_Your task_. If a record contains a picture, leave the picture out and copy everything else exactly.

_Supplied data_.
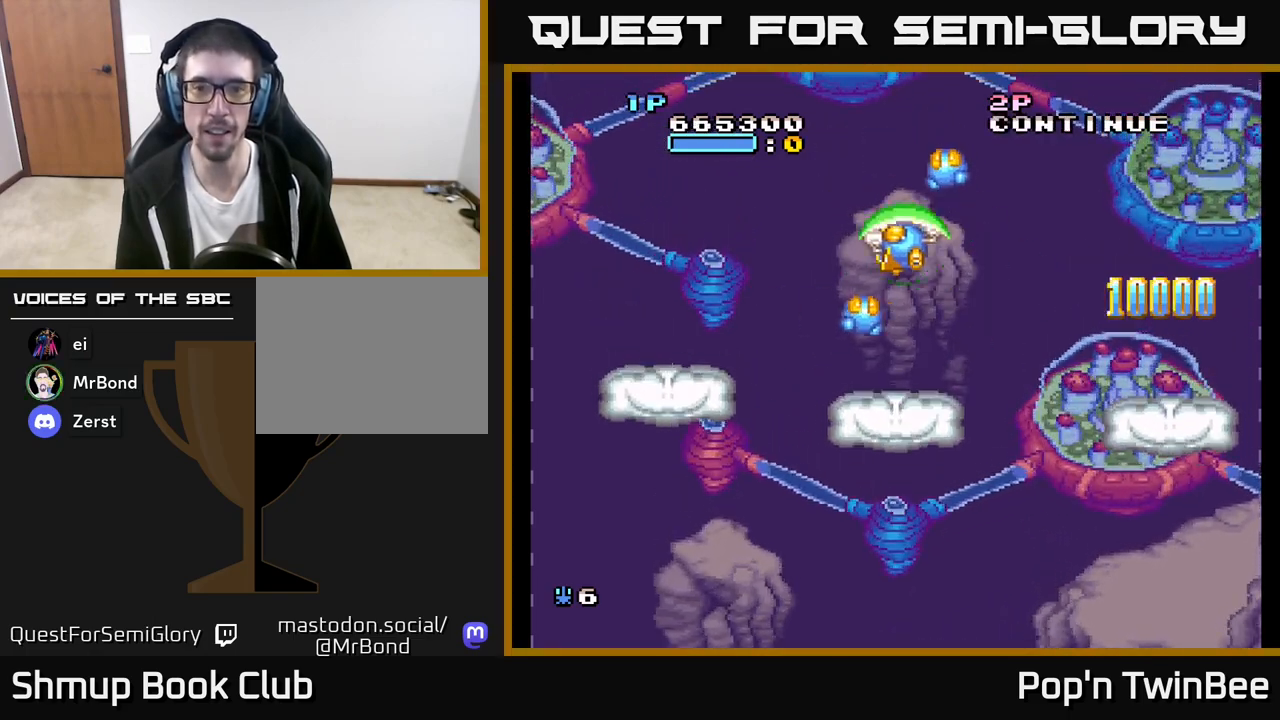
{"buttons": ["DPAD_DOWN", "DPAD_LEFT"], "left_stick": "center", "right_stick": "center", "events": [[33, "DPAD_DOWN", "down"], [100, "DPAD_LEFT", "up"], [383, "DPAD_LEFT", "down"]]}
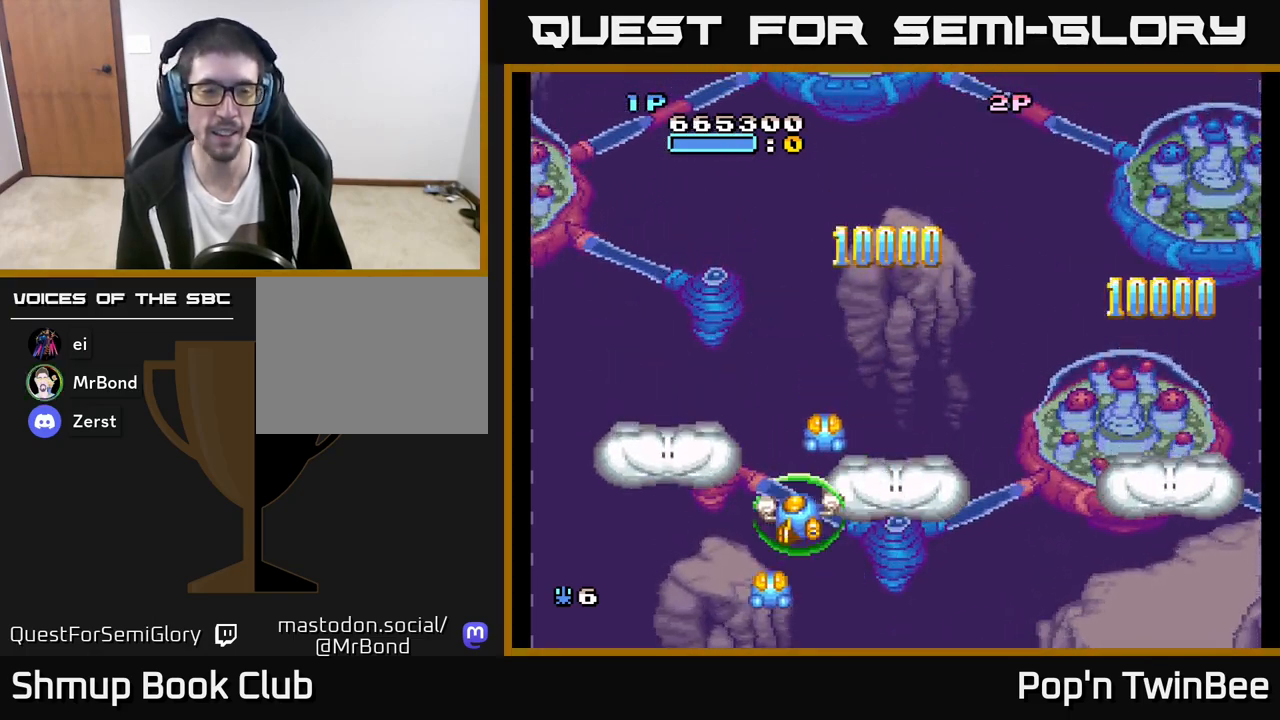
{"buttons": ["A"], "left_stick": "center", "right_stick": "center", "events": [[117, "DPAD_DOWN", "up"], [183, "A", "down"], [183, "DPAD_LEFT", "up"]]}
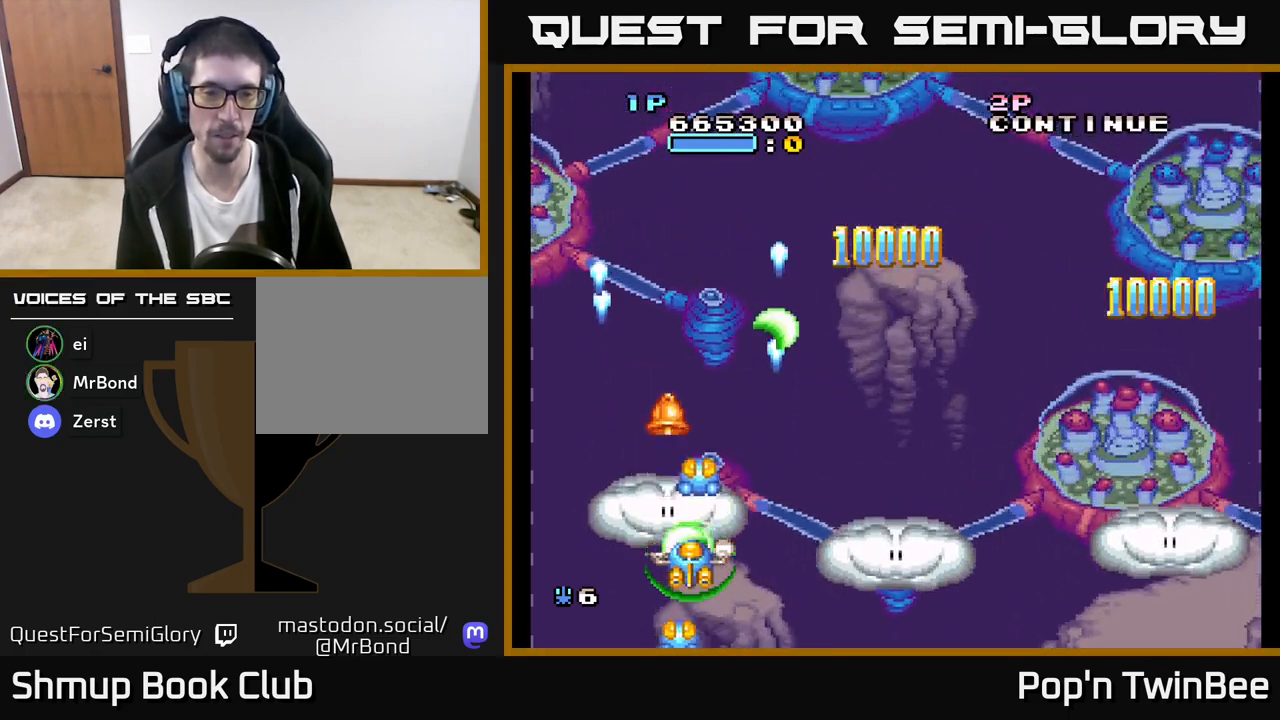
{"buttons": ["A", "DPAD_UP"], "left_stick": "center", "right_stick": "center", "events": [[300, "DPAD_UP", "down"]]}
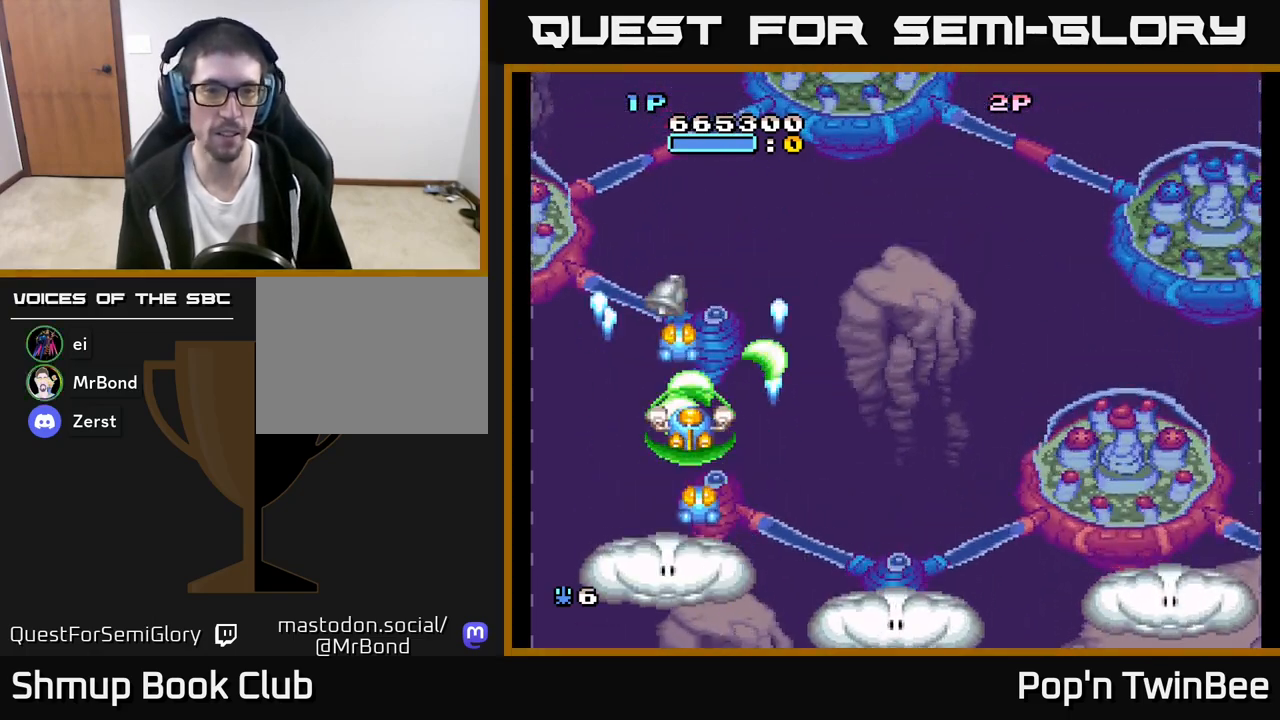
{"buttons": [], "left_stick": "center", "right_stick": "center", "events": [[150, "DPAD_UP", "up"], [283, "A", "up"]]}
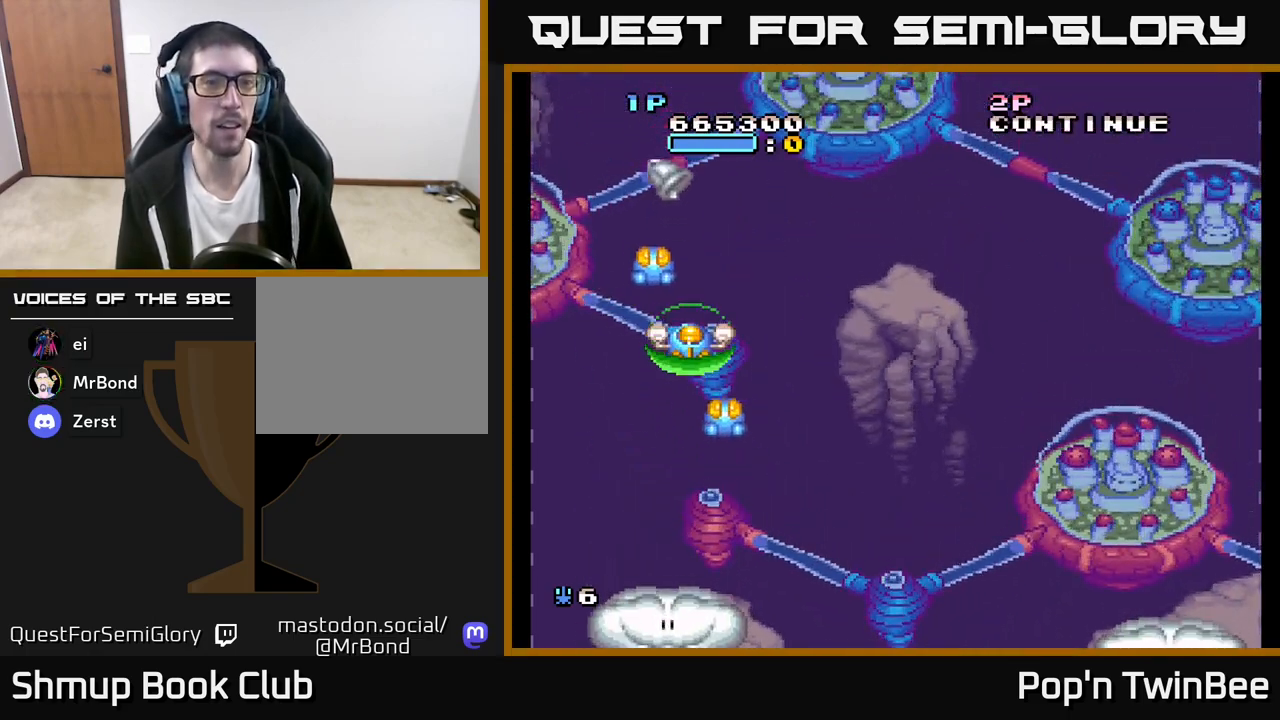
{"buttons": [], "left_stick": "center", "right_stick": "center", "events": []}
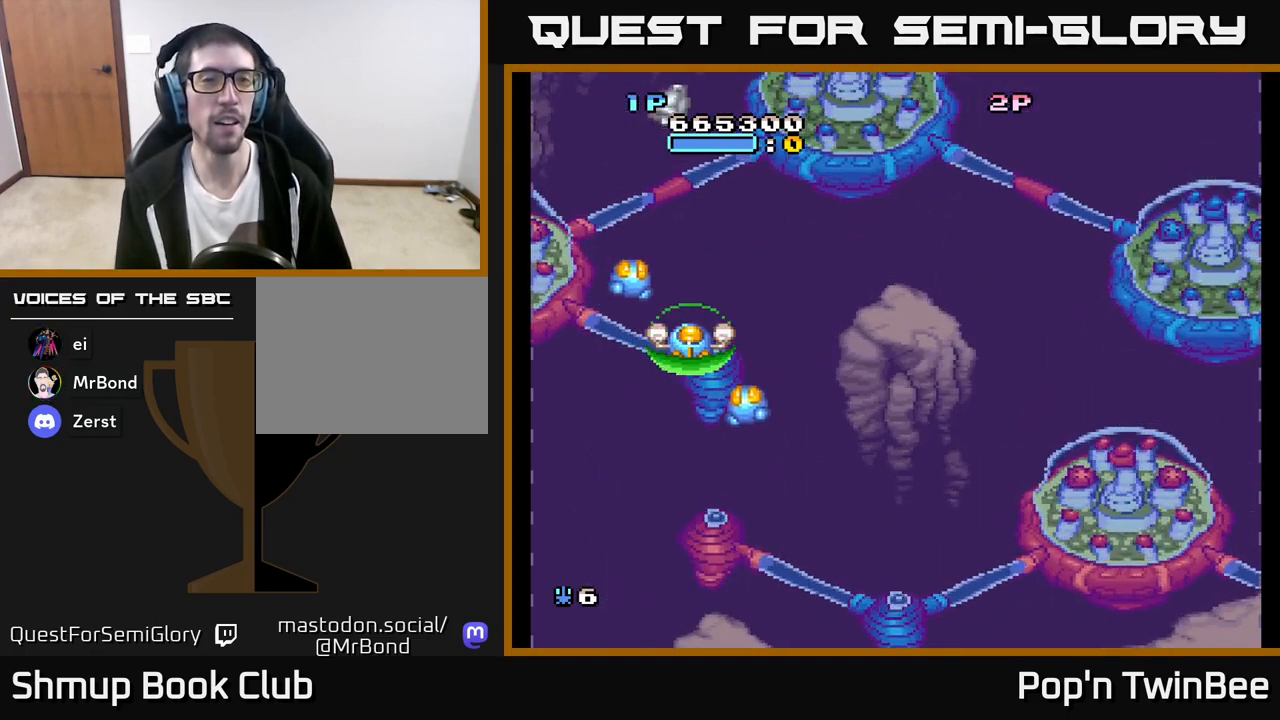
{"buttons": [], "left_stick": "center", "right_stick": "center", "events": []}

_Answer box_.
{"buttons": ["DPAD_DOWN", "DPAD_LEFT"], "left_stick": "center", "right_stick": "center", "events": [[33, "DPAD_DOWN", "down"], [100, "DPAD_LEFT", "up"], [383, "DPAD_LEFT", "down"]]}
{"buttons": ["A"], "left_stick": "center", "right_stick": "center", "events": [[117, "DPAD_DOWN", "up"], [183, "A", "down"], [183, "DPAD_LEFT", "up"]]}
{"buttons": ["A", "DPAD_UP"], "left_stick": "center", "right_stick": "center", "events": [[300, "DPAD_UP", "down"]]}
{"buttons": [], "left_stick": "center", "right_stick": "center", "events": [[150, "DPAD_UP", "up"], [283, "A", "up"]]}
{"buttons": [], "left_stick": "center", "right_stick": "center", "events": []}
{"buttons": [], "left_stick": "center", "right_stick": "center", "events": []}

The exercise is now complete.